Since only part of the material below is wanted, output exactly the lines from the one with "(uuid e5d86f80-e72b-4123-ac6a-5684e751777c)" up to and including the one with "3) (at 147.955 92.71 0)".

##########

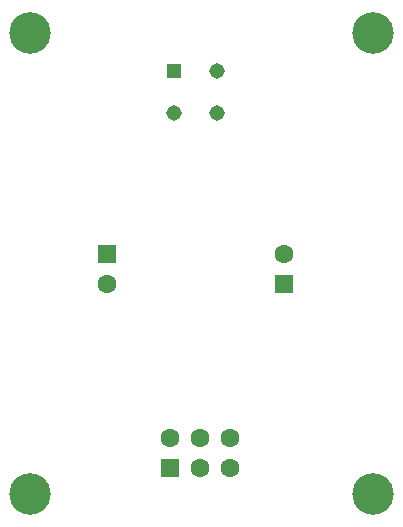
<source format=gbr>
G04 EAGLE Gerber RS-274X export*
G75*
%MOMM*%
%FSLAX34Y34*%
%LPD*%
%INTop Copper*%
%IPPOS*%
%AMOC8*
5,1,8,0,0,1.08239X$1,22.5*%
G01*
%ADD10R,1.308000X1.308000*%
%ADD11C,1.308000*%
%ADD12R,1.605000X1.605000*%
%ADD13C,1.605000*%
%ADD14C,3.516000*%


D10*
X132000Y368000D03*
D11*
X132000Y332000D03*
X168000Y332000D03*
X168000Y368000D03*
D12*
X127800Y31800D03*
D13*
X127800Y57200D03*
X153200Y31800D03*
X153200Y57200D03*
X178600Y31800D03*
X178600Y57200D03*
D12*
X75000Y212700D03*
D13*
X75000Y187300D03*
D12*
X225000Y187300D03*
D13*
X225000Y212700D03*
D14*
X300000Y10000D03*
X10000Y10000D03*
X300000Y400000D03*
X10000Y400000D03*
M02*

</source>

##########

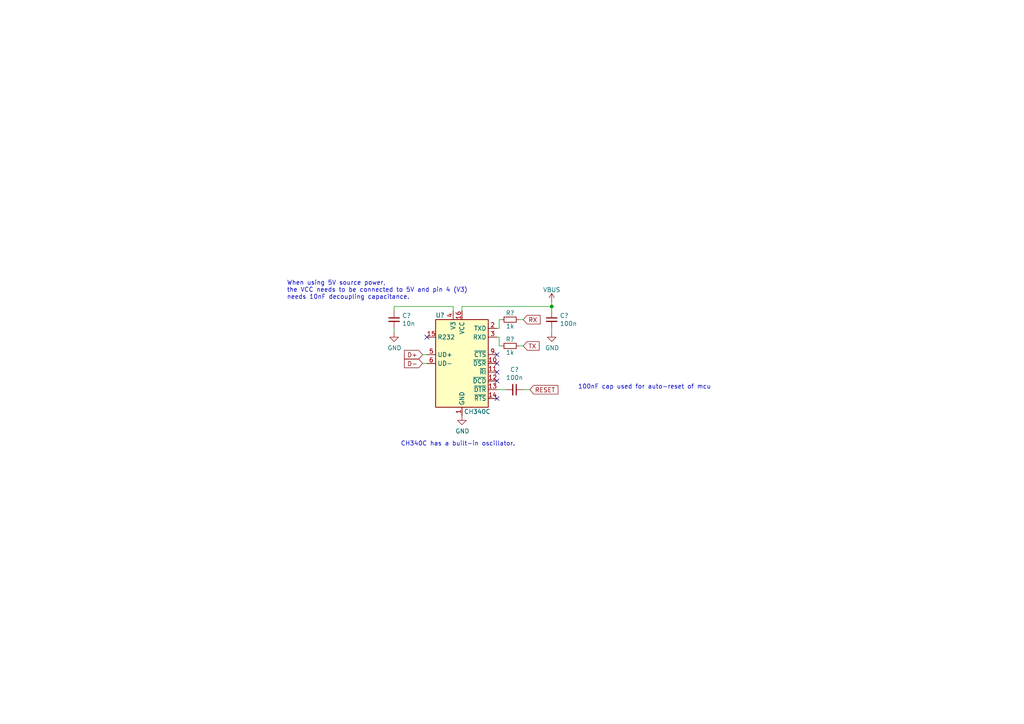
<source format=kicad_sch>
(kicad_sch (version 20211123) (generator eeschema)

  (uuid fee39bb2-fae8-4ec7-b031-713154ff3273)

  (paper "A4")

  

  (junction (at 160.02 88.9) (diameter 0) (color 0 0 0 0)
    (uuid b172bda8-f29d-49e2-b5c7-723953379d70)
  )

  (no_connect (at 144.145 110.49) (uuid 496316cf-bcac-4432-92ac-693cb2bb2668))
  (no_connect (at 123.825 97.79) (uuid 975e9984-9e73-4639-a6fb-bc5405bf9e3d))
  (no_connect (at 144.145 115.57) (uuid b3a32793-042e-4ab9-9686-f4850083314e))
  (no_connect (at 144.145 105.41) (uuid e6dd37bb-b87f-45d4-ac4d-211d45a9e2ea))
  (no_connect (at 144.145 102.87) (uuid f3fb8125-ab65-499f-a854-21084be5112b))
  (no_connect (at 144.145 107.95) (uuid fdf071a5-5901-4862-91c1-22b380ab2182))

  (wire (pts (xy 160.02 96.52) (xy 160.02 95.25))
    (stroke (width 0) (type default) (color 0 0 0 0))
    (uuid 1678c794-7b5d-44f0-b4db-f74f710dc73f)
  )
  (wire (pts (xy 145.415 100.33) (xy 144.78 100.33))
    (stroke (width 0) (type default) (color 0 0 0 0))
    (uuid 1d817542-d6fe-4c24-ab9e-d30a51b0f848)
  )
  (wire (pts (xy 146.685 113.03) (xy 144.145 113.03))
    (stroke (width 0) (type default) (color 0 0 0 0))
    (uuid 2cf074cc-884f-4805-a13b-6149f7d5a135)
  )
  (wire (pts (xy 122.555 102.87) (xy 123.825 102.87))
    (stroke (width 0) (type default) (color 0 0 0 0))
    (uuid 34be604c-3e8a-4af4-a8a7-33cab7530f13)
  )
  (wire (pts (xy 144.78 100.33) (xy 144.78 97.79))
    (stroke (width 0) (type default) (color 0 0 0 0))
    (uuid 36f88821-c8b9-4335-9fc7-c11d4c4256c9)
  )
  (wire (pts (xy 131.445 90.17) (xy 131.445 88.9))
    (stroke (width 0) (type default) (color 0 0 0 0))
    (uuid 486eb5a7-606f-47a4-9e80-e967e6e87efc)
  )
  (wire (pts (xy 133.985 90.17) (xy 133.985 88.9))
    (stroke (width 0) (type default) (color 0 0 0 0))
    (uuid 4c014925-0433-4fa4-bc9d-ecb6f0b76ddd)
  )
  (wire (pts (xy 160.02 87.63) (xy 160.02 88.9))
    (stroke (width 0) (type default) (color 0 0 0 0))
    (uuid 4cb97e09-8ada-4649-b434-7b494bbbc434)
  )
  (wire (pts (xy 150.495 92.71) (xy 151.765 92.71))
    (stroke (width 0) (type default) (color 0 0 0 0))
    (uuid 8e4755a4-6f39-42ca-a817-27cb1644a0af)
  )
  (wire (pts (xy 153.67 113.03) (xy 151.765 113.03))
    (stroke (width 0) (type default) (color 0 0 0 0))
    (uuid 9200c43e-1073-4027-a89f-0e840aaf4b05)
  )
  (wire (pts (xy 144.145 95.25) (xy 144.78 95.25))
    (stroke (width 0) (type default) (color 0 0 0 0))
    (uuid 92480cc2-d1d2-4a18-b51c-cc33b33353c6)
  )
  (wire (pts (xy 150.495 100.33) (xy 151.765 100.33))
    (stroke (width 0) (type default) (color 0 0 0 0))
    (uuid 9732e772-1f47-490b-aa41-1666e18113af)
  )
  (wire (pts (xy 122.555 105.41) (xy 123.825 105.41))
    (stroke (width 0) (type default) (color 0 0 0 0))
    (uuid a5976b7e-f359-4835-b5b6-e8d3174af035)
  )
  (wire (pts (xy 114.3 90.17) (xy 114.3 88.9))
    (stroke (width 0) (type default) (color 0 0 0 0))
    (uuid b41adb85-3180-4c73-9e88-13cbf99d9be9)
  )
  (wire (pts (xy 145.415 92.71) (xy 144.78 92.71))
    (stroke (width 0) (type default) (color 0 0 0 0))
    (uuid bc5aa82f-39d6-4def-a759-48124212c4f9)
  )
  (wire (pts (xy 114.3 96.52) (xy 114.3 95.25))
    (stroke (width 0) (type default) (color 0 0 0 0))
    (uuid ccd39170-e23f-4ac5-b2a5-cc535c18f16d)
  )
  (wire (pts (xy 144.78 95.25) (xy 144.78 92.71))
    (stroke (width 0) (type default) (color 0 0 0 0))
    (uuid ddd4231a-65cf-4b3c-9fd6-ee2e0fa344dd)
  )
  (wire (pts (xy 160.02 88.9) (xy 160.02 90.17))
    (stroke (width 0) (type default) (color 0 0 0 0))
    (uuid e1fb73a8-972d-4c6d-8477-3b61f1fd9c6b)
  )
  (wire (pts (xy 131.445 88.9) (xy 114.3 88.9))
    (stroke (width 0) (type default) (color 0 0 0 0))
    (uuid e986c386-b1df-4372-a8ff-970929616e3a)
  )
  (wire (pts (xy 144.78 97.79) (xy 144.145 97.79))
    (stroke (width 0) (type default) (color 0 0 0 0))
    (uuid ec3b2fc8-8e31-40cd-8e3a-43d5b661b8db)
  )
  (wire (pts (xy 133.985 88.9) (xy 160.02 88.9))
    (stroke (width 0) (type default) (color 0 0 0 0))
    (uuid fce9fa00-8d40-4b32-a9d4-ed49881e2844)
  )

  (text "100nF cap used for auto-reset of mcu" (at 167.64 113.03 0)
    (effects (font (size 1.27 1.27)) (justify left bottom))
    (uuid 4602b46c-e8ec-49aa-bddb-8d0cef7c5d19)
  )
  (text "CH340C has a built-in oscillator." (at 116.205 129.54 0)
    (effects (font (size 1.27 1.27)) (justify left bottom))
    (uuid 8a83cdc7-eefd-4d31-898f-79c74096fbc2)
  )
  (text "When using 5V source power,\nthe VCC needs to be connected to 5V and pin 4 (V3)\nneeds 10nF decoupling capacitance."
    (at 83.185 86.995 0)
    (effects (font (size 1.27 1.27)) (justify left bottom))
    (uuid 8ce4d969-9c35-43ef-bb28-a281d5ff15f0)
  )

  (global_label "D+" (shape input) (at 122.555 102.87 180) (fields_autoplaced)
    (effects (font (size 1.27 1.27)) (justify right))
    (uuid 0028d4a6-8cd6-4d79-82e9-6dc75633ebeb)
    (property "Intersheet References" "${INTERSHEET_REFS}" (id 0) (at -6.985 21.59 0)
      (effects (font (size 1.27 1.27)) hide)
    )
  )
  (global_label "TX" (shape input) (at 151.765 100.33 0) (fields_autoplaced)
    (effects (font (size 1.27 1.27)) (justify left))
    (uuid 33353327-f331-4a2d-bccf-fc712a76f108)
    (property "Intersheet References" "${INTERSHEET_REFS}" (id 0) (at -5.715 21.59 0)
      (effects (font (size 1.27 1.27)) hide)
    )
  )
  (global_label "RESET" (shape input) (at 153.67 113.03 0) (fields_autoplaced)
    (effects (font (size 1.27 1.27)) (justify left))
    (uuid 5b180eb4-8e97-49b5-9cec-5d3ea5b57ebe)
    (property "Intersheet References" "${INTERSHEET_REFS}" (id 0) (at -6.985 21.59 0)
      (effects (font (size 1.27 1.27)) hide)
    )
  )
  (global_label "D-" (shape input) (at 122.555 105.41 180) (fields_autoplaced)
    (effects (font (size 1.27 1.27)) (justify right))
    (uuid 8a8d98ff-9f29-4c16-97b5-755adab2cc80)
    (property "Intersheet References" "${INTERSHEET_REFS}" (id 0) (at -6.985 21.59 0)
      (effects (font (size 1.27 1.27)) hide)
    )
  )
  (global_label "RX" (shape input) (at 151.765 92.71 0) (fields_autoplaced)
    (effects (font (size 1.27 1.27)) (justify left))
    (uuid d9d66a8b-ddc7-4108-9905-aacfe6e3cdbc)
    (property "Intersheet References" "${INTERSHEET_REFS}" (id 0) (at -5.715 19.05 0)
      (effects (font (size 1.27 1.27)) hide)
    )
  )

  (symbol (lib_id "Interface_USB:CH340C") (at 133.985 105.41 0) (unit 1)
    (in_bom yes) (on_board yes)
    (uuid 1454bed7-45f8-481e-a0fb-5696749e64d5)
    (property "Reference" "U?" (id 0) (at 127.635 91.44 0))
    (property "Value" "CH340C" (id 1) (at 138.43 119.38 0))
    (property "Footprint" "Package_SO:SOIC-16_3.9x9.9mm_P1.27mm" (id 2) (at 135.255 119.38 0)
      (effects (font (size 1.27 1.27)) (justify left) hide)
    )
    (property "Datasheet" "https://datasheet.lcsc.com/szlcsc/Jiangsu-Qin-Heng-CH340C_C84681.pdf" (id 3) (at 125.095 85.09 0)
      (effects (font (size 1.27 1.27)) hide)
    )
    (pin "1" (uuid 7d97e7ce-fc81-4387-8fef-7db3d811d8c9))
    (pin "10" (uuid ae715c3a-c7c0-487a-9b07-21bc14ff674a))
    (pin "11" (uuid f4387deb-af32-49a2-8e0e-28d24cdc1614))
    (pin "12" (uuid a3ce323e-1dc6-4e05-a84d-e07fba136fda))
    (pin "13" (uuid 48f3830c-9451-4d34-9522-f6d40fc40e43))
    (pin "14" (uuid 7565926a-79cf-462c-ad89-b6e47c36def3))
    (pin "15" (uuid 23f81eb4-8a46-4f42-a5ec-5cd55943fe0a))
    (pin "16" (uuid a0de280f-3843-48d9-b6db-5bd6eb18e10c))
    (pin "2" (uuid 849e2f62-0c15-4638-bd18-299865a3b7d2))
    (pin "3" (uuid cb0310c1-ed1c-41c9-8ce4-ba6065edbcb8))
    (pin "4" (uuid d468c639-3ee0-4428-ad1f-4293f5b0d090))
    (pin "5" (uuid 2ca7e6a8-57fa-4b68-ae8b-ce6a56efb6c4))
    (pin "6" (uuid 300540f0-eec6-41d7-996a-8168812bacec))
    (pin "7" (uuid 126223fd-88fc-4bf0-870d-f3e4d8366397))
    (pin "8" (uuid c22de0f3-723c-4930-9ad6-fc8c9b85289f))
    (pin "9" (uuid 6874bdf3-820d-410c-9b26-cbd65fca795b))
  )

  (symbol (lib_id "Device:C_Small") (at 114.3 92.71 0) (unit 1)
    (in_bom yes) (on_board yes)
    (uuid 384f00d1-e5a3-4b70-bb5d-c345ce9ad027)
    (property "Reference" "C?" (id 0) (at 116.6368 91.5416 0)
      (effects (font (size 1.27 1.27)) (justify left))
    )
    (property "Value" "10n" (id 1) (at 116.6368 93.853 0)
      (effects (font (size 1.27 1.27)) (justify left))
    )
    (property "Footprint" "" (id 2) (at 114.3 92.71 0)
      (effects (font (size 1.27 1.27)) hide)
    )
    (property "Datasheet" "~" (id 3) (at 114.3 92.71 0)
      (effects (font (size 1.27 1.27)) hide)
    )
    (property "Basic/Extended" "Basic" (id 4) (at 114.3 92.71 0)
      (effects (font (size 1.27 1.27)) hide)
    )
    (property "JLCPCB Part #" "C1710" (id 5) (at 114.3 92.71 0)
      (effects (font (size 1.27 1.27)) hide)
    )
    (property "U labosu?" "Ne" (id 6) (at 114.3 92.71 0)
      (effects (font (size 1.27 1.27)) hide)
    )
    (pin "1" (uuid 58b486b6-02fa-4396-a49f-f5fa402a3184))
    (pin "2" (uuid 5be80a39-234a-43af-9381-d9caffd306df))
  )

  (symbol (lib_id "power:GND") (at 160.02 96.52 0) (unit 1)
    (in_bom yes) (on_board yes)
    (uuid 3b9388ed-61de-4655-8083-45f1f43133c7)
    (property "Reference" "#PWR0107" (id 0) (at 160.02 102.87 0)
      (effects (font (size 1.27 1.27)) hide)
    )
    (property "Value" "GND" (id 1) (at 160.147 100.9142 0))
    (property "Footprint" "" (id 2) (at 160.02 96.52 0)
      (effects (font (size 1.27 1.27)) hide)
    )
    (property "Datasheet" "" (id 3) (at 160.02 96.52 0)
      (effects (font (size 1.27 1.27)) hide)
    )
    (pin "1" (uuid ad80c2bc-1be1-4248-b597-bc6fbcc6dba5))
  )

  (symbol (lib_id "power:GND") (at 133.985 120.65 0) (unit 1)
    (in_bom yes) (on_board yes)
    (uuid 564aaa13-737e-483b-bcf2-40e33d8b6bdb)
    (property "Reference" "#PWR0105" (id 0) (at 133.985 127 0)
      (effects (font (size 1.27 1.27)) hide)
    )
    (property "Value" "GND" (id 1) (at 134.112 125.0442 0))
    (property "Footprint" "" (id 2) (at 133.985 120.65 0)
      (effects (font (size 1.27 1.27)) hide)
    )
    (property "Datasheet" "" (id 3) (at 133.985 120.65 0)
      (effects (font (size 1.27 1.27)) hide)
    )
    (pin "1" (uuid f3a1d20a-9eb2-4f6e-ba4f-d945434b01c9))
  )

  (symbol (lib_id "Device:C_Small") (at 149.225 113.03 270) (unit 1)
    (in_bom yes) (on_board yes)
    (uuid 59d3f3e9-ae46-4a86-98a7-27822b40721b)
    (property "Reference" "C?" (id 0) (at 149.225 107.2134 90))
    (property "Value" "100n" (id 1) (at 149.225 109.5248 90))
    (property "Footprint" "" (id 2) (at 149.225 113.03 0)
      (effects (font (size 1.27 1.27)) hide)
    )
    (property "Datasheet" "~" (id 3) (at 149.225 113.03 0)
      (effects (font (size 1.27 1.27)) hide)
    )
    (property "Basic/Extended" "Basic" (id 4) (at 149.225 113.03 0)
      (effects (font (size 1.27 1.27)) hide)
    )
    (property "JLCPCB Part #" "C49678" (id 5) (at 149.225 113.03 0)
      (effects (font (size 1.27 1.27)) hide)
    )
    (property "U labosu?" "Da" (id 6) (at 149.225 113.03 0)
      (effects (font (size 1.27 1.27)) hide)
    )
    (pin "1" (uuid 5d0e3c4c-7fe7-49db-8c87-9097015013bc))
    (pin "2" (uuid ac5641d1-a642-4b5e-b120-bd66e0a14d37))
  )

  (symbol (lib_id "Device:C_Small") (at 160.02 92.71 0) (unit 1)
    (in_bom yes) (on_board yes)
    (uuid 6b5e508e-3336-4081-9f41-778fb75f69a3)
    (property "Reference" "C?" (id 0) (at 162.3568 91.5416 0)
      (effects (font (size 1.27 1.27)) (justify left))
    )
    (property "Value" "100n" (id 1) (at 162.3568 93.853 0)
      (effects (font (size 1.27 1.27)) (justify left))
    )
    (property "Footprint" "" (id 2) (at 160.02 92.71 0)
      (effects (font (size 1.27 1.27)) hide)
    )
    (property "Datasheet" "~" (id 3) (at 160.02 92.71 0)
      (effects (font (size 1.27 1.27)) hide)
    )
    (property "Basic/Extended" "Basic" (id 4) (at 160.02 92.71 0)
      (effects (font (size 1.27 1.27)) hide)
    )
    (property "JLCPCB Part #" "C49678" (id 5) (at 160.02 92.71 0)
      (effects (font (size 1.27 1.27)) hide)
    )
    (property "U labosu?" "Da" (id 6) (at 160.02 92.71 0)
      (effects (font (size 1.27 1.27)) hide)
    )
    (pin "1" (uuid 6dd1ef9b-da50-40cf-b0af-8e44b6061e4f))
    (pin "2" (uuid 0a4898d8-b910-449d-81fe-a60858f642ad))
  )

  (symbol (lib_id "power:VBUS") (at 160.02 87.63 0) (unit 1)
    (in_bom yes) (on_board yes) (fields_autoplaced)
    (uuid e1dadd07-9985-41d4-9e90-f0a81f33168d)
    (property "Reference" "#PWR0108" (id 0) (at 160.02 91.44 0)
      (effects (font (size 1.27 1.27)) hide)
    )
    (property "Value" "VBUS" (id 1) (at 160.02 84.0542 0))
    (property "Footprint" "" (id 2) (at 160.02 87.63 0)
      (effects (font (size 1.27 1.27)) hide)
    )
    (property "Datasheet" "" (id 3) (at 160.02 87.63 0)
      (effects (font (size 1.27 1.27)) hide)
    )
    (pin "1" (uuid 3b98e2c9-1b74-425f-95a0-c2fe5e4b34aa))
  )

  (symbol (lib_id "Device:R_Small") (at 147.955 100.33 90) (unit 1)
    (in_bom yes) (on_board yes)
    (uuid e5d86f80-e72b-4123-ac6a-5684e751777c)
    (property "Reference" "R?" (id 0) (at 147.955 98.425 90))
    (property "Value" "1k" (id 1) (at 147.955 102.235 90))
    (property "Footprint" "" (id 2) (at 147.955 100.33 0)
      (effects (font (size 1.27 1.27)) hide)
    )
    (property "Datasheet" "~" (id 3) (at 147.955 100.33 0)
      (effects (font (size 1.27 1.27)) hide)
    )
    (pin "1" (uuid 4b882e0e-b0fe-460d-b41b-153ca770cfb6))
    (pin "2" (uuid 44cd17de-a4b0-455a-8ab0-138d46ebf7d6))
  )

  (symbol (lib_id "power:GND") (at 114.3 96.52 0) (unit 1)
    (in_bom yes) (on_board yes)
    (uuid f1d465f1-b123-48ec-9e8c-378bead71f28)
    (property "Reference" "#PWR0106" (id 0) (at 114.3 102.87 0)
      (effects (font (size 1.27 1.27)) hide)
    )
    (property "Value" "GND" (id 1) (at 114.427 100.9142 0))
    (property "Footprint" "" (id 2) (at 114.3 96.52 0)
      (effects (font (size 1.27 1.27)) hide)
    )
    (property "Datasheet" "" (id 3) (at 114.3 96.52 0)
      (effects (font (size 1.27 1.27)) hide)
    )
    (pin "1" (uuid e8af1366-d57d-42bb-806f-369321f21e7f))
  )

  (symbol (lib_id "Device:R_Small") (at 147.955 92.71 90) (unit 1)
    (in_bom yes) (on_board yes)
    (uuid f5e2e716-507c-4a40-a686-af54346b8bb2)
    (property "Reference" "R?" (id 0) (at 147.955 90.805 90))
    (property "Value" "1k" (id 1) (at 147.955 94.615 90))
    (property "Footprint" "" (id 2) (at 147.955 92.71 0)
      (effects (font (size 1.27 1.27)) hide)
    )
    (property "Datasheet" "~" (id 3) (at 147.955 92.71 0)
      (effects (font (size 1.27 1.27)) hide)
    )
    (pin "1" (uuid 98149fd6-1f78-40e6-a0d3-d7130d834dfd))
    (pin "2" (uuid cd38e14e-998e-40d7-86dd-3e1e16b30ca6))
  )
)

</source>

##########

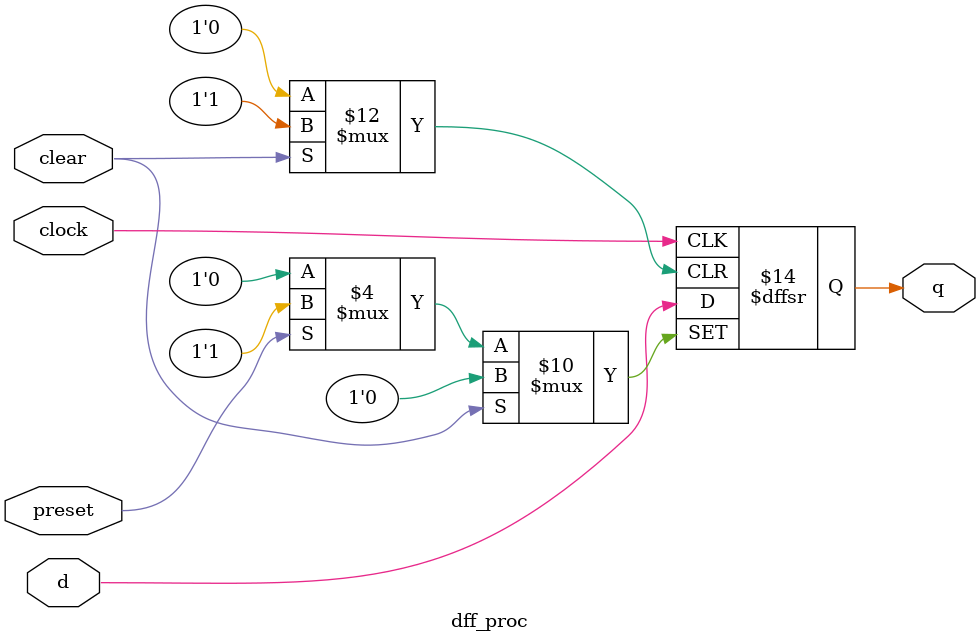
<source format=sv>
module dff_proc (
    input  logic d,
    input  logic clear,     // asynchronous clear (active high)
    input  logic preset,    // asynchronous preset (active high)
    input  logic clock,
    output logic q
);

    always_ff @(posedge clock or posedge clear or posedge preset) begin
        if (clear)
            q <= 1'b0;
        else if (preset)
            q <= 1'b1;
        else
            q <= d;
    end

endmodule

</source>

##########

- **Your response**
    (uuid e5d86f80-e72b-4123-ac6a-5684e751777c)
    (property "Reference" "R?" (id 0) (at 147.955 98.425 90))
    (property "Value" "1k" (id 1) (at 147.955 102.235 90))
    (property "Footprint" "" (id 2) (at 147.955 100.33 0)
      (effects (font (size 1.27 1.27)) hide)
    )
    (property "Datasheet" "~" (id 3) (at 147.955 100.33 0)
      (effects (font (size 1.27 1.27)) hide)
    )
    (pin "1" (uuid 4b882e0e-b0fe-460d-b41b-153ca770cfb6))
    (pin "2" (uuid 44cd17de-a4b0-455a-8ab0-138d46ebf7d6))
  )

  (symbol (lib_id "power:GND") (at 114.3 96.52 0) (unit 1)
    (in_bom yes) (on_board yes)
    (uuid f1d465f1-b123-48ec-9e8c-378bead71f28)
    (property "Reference" "#PWR0106" (id 0) (at 114.3 102.87 0)
      (effects (font (size 1.27 1.27)) hide)
    )
    (property "Value" "GND" (id 1) (at 114.427 100.9142 0))
    (property "Footprint" "" (id 2) (at 114.3 96.52 0)
      (effects (font (size 1.27 1.27)) hide)
    )
    (property "Datasheet" "" (id 3) (at 114.3 96.52 0)
      (effects (font (size 1.27 1.27)) hide)
    )
    (pin "1" (uuid e8af1366-d57d-42bb-806f-369321f21e7f))
  )

  (symbol (lib_id "Device:R_Small") (at 147.955 92.71 90) (unit 1)
    (in_bom yes) (on_board yes)
    (uuid f5e2e716-507c-4a40-a686-af54346b8bb2)
    (property "Reference" "R?" (id 0) (at 147.955 90.805 90))
    (property "Value" "1k" (id 1) (at 147.955 94.615 90))
    (property "Footprint" "" (id 2) (at 147.955 92.71 0)
      (effects (font (size 1.27 1.27)) hide)
    )
    (property "Datasheet" "~" (id 3) (at 147.955 92.71 0)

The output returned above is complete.